FactChecker said:
I'm having trouble seeing how the projection would have a North/South component.
The angular velocity is ##\vec \omega = \omega \vec e_z = \omega [\cos(\theta) \vec e_r - \sin(\theta) \vec e_\theta]##. A westward velocity vector is given by ##\vec v = -v \vec e_\varphi##. It follows that
$$
\vec a_c = 2\vec v \times \vec \omega = - 2v\omega \vec e_\varphi \times [\cos(\theta) \vec e_r - \sin(\theta) \vec e_\theta]
= - 2v\omega [\cos(\theta) \vec e_\theta + \sin(\theta) \vec e_r].
$$
The projection onto the tangent plane of the sphere (spanned by ##\vec e_\theta## and ##\vec e_\varphi## at every point) is therefore ##-2v\omega \cos(\theta) \vec e_\theta## and ##\vec e_\theta## is a unit vector in the south direction. For ##\theta > \pi/2##, ##\cos(\theta) > 0## and this vector is therefore pointing towards the north and for ##\theta > \pi/2##, ##\cos(\theta) < 0## and this vector is therefore pointing to the south.
At the equator ##\theta = \pi/2## and therefore ##\cos(\theta) = 0##, leading to no Coriolis force in the tangent plane at all (as you would expect).

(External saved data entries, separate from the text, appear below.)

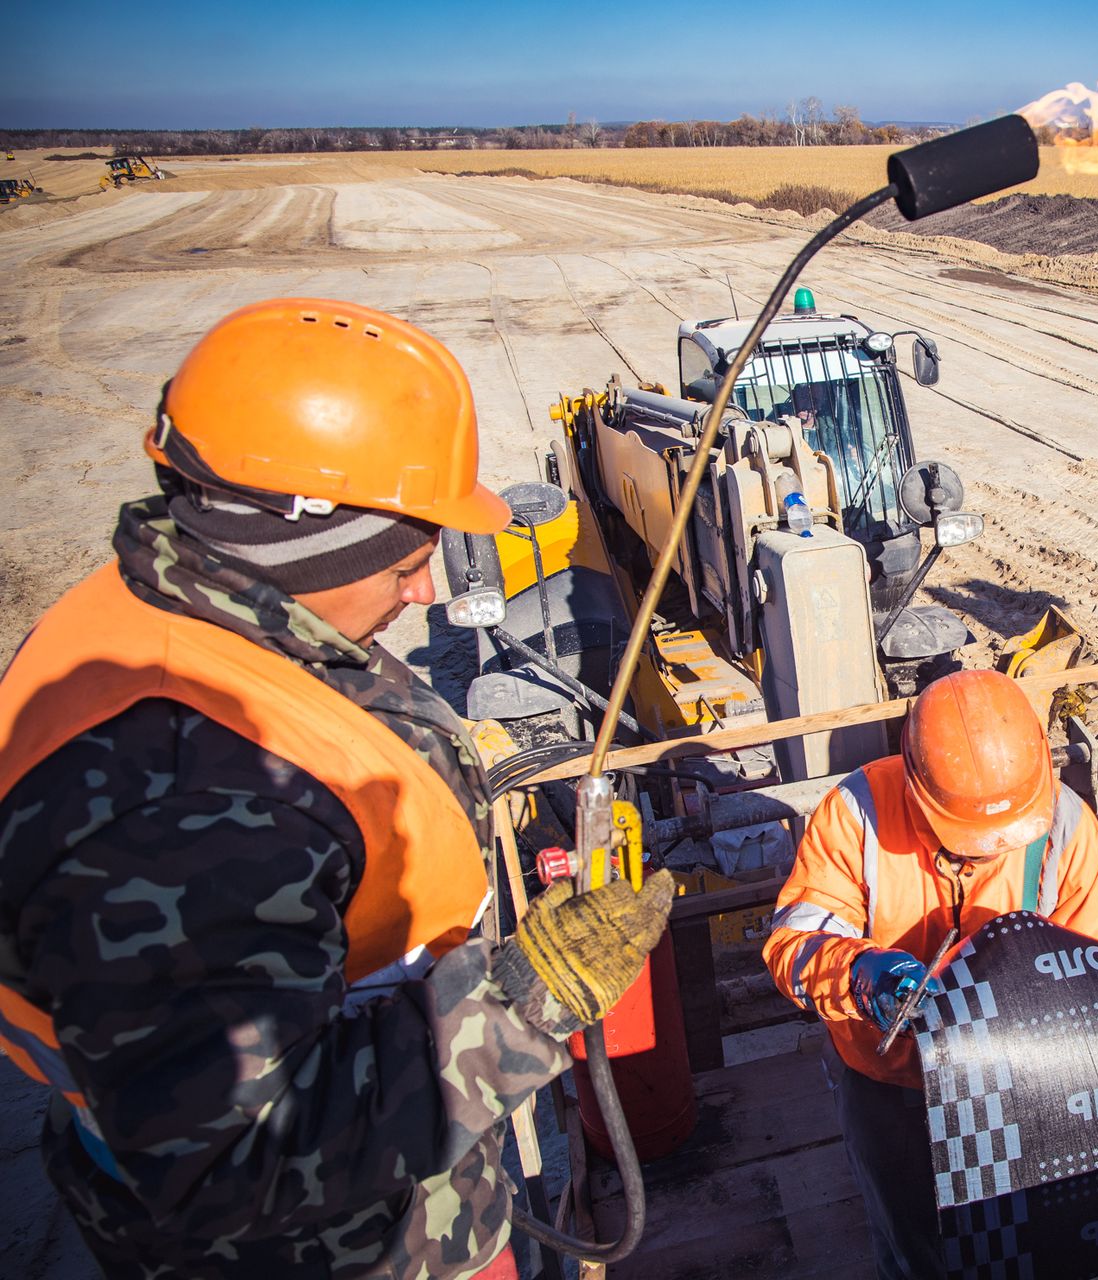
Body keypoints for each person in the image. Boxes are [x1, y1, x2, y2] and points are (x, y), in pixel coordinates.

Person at [0, 298, 674, 1278]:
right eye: (402, 563)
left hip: (406, 1185)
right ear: (304, 543)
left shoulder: (182, 607)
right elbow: (237, 1156)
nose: (419, 593)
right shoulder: (175, 812)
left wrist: (439, 758)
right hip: (349, 1249)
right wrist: (529, 998)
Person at [763, 669, 1098, 1279]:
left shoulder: (1065, 826)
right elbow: (794, 948)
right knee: (912, 1242)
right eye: (966, 840)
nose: (985, 853)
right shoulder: (856, 815)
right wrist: (862, 974)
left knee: (1026, 1241)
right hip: (890, 1082)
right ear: (914, 785)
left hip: (1021, 1087)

Edit: Removed some typos (1 -> 0).
Edit 2: Some clarifications.
Edit 3: The perhaps easiest way to see that the force
must have a component in the tangent plane (everywhere but at the equator) is to note that the angular velocity is
not in the tangent plane. Hence, its component orthogonal to the tangent plane will give a vector in the tangent plane when crossed with any velocity vector in the tangent plane.